Aller au contenu principal

Pour en finir avec les héros

Curatrice de la 10ème Biennale de Berlin, la Sud-Africaine Gabi Ngcobo veut réécrire l'Histoire sans ses héros, en racontant de nouvelles histoires.

08.06.2018
La curatrice de la Biennale, Gabi Ngcobo
La curatrice de la Biennale, Gabi Ngcobo © Masimba Sasa

La 10ème Biennale de Berlin a pour titre « We don't need another hero ». Comment faut-il le comprendre ?
Les héros symbolisent généralement le pouvoir et les pouvoirs surnaturels. Mais à quoi sert le pouvoir si nous n'y avons pas accès ? Si le pouvoir ne sert pas l'intérêt général, mais qu'il est utilisé de manière abusive, que cela soit par les responsables politiques ou ses détenteurs, alors celui-ci est nuisible, voire hautement destructeur, comme l'Histoire nous l'a enseigné. La chanson de Tina Turner « We Don’t Need Another Hero » est sortie dans les années 1980, à une époque qui a été marquée par de grands troubles et changements politiques. Ça a été le cas en Europe avec la chute du rideau de fer, qui a eu des conséquences au niveau mondial. De nos jours, en 2018, nous sommes de nouveau confrontés à de nouveaux défis vis-à-vis de la migration, du nationalisme et du contrôle des frontières. La Biennale présente des artistes dont les travaux traitent de ces problématiques à plusieurs niveaux.

Las Nietas de Nonó
Las Nietas de Nonó © Ernesto Gomez

Les sujets sur lesquels vous travaillez sont les rapports de force, les narrations historiques, les structures de domination, la décolonisation. Quelle sera la teneur politique de la Biennale ?
Cette année, la Biennale de Berlin prend la capitale allemande pour point de départ pour explorer les diverses narrations dans lesquelles chacun d'entre nous est intégré. Nous ne voulons pas d'une exposition qui serait consacrée à une seule histoire ou à un sujet commun. En ces temps réactionnaires, une stratégie qui vise à contrer les abus de pouvoir consiste à montrer les nombreuses subjectivités qui nous entourent. Comment pouvons-nous dépasser le concept d'une Histoire unidimensionnelle ? Nous avons invité des artistes qui abordent ces questions d'une manière très personnelle. Je pense par exemple au duo d'artistes portoricaines « Las  Nietas de Nonò ». Les deux sœurs se sont demandées dans quelle mesure l'oppression exercée par l'État peut avoir des répercussions durables dans des domaines très privés et intimes de la vie de famille. Je m'intéresse aux artistes qui sont en mesure de présenter ce type de dynamiques.
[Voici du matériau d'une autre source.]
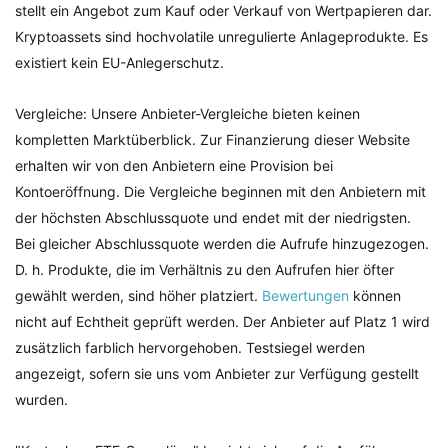
stellt ein Angebot zum Kauf oder Verkauf von Wertpapieren dar.
Kryptoassets sind hochvolatile unregulierte Anlageprodukte. Es
existiert kein EU-Anlegerschutz.
Vergleiche: Unsere Anbieter-Vergleiche bieten keinen
kompletten Marktüberblick. Zur Finanzierung dieser Website
erhalten wir von den Anbietern eine Provision bei
Kontoeröffnung. Die Vergleiche beginnen mit den Anbietern mit
der höchsten Abschlussquote und endet mit der niedrigsten.
Bei gleicher Abschlussquote werden die Aufrufe hinzugezogen.
D. h. Produkte, die im Verhältnis zu den Aufrufen hier öfter
gewählt werden, sind höher platziert.
Bewertungen
können
nicht auf Echtheit geprüft werden. Der Anbieter auf Platz 1 wird
zusätzlich farblich hervorgehoben. Testsiegel werden
angezeigt, sofern sie uns vom Anbieter zur Verfügung gestellt
wurden.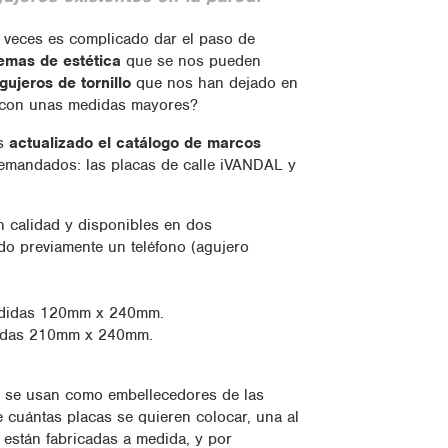
a veces es complicado dar el paso de
emas de estética
que se nos pueden
gujeros de tornillo
que nos han dejado en
 y con unas medidas mayores?
os
actualizado el catálogo de marcos
mandados: las placas de calle iVANDAL y
n calidad y disponibles en dos
do previamente un teléfono (agujero
edidas 120mm x 240mm.
idas 210mm x 240mm.
 se usan como embellecedores de las
cuántas placas se quieren colocar, una al
 están fabricadas a medida, y por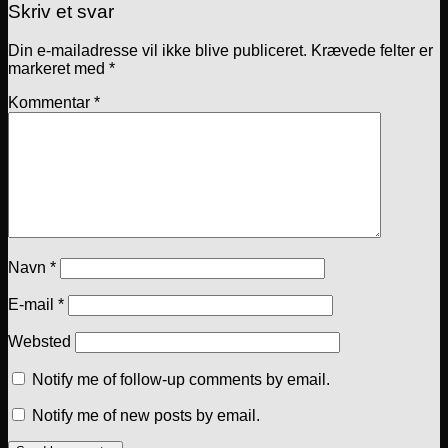
Skriv et svar
Din e-mailadresse vil ikke blive publiceret.
Krævede felter er
markeret med
*
Kommentar
*
Navn
*
E-mail
*
Websted
Notify me of follow-up comments by email.
Notify me of new posts by email.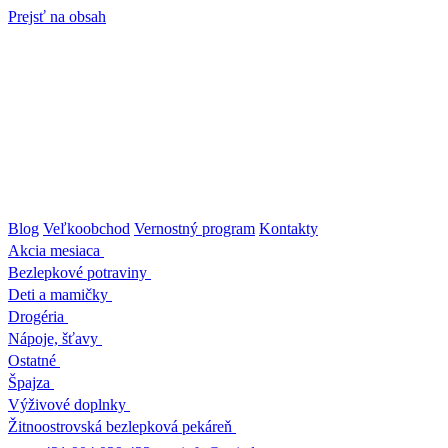
Prejsť na obsah
Blog
Veľkoobchod
Vernostný program
Kontakty
Akcia mesiaca
Bezlepkové potraviny
Deti a mamičky
Drogéria
Nápoje, šťavy
Ostatné
Špajza
Výživové doplnky
Žitnoostrovská bezlepková pekáreň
Berlin fait aujourd'hui partie des villes les plus cosmopolites
Gabi Ngcobo, curatrice de la 10ème Biennale de Berlin

Vous avez dirigé des expositions dans plusieurs villes. Quelle est la particularité de Berlin en tant que lieu d'exposition ?
Je trouve que Berlin est une ville fascinante, qui a énormément de choses à offrir sur un plan historique, géographique et culturel. Elle fait aujourd'hui partie des villes les plus cosmopolites. Comme lors des précédentes éditions de la Biennale, nous avons choisi d'exposer dans plusieurs lieux à travers la ville, parmi lesquels l'Académie des arts de Berlin et le Z/KU – Centre d'art et d'urbanisme, de manière à transporter le discours sur les œuvres d'art au-delà du lieu d'exposition principal et d'inclure le plus possible de lieux qui contribuent à produire un discours sur l'art. La coexistence d'institutions célèbres, qui représentent un vieil héritage historique, et d'organisations  qui ont été créées récemment et qui sont dirigées par les artistes eux-mêmes, rend compliqué le discours dominant ou établi sur l'art. Il est crucial de donner plus de possibilités de participation aux artistes quant il s'agit d'établir un canon. Les artistes produisent du savoir et selon moi ils devraient être valorisés à ce titre. Le choix des lieux d'exposition de la Biennale de cette année reflète, je l'espère, cette volonté.

Quels sont les points du programme et les artistes que vous avez particulièrement hâte de voir ?
Je me réjouis de notre programme public, des possibilités qu'il offre au grand public de participer activement à l'art et d'en faire l'expérience. J'espère avant tout que nous allons avoir plus d'influence sur le dialogue et le discours sur l'art et que nous pourrons poser la question de savoir qui peut et qui ne peut pas participer à ce dialogue. Je souhaite que l'exposition puisse toucher des gens venus d'horizons les plus divers possible. Je pense que le choix des artistes reflètent notre volonté de ne pas choisir des héros ou des champions individuels mais au contraire de produire une narration à plusieurs voix, par le biais de laquelle des histoires nouvelles, jusqu'à présent inédites, pourront se cristalliser.